If the body isn't 'yours' why and what is this 'hope?
Sorry, I poorly conveyed that. That was just a sort of half-joke I threw in after the implied assumption that I wouldn't have any serious bodily problems in the near future.
Look in a mirror for me and describe in direct experience what is seen?
The body and it's surroundings are seen, and that is all that is present in direct experience in the most literal sense of the word "seen". Thoughts are also "seen", and many immediately appear and comment on the body. Some say something along the lines of the body being an important investment that has been built up over the years. Others say "this is all you really have". I let these thoughts run their course and settle down while I continued looking, to see if anything else was noticeably present or absent.
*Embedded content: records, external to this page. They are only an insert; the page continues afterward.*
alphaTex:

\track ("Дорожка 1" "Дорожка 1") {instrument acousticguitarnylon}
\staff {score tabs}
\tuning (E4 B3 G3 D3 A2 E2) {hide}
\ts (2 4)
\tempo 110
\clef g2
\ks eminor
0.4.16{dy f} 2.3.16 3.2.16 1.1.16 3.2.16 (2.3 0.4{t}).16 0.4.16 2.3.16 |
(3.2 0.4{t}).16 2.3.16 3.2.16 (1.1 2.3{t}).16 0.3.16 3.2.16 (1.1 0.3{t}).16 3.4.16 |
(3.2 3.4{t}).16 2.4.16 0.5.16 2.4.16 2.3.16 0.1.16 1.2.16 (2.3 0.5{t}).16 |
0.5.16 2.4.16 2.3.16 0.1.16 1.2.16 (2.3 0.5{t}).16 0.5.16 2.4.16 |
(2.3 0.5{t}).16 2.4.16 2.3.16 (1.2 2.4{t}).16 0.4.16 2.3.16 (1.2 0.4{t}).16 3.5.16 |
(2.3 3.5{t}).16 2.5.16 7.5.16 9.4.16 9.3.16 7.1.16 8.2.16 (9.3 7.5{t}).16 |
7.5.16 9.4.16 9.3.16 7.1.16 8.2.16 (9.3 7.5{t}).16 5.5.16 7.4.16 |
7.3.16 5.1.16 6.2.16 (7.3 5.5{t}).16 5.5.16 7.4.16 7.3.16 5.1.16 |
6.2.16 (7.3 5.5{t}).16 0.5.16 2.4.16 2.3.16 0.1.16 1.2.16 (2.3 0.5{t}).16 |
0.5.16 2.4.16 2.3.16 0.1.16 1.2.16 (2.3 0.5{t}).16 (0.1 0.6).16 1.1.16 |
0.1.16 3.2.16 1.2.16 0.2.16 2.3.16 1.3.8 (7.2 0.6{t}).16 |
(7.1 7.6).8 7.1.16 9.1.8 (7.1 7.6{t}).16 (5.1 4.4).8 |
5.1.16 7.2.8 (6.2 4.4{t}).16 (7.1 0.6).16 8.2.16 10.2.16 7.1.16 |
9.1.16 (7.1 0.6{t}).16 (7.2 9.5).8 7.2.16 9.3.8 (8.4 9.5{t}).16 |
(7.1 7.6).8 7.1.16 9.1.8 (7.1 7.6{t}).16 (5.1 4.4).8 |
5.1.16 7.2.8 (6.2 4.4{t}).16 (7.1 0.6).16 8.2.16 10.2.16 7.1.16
One such thing was a sense of inside or outside; the body and the environment present in the mirror were all clearly one interacting system, with no inside/outside separation around the body.
Then look at a photo of you as a child. What comes up?
The feeling that this is a completely different person that I am looking at. We have(had, in his case) different personalities, preferences, memories, physical appearance, etc. There are many other people that I have more in common with than child-me. I expected to sense some sort of continuity with my younger self, like that person was one stage in the linear progression called "Bruce's life." Strangely enough, I also felt a brief twinge of mild embarrassment at the recollection of a childhood memory I associated with the picture. I'm not sure what to make of that lack of identification coupled with a memory being experienced as having happened to Me.
Are they 'you?
No. They
were me in the same sense that the experiences participated in by this body and mind
are me now; that is, only in a conventional and social sense. I say that they are not me because a past person (much less a past 'I') cannot be pointed to in present experience. We can have memories made up of words and images that reference these past selves, but they are stories; a past (or future) me has no more fundamental reality than Santa Claus.